(Exercise) Go through the listing below and repeat it exactly, omitting each picture.

(Available records)
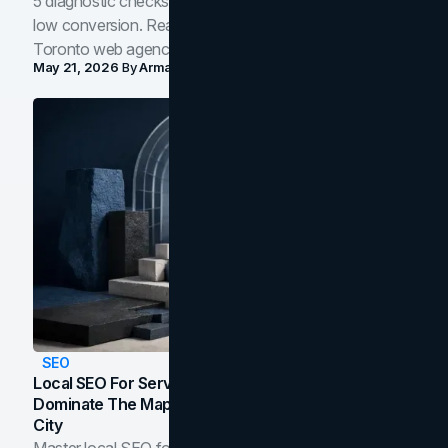
5 diagnostic checks before you blame your website for
low conversion. Real B2B and B2C benchmarks from a
Toronto web agency for 2026.
May 21, 2026
By
Arman Tale
SEO
Local SEO For Service Businesses: How To
Dominate The Map Pack And AI Answers In Your
City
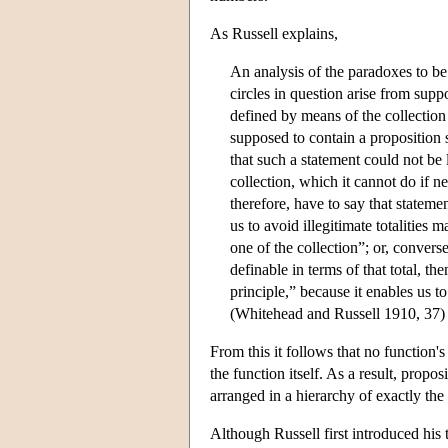
As Russell explains,
An analysis of the paradoxes to be 
circles in question arise from sup
defined by means of the collection
supposed to contain a proposition s
that such a statement could not be 
collection, which it cannot do if n
therefore, have to say that statem
us to avoid illegitimate totalities
one of the collection”; or, convers
definable in terms of that total, the
principle,” because it enables us to
(Whitehead and Russell 1910, 37)
From this it follows that no function's
the function itself. As a result, propo
arranged in a hierarchy of exactly the
Although Russell first introduced his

(Answer to this problem)
5 diagnostic checks before you blame your website for
low conversion. Real B2B and B2C benchmarks from a
Toronto web agency for 2026.
May 21, 2026
By
Arman Tale
SEO
Local SEO For Service Businesses: How To
Dominate The Map Pack And AI Answers In Your
City
As Russell explains,
An analysis of the paradoxes to be 
circles in question arise from sup
defined by means of the collection
supposed to contain a proposition s
that such a statement could not be 
collection, which it cannot do if n
therefore, have to say that statem
us to avoid illegitimate totalities
one of the collection”; or, convers
definable in terms of that total, the
principle,” because it enables us to
(Whitehead and Russell 1910, 37)
From this it follows that no function's
the function itself. As a result, propo
arranged in a hierarchy of exactly the
Although Russell first introduced his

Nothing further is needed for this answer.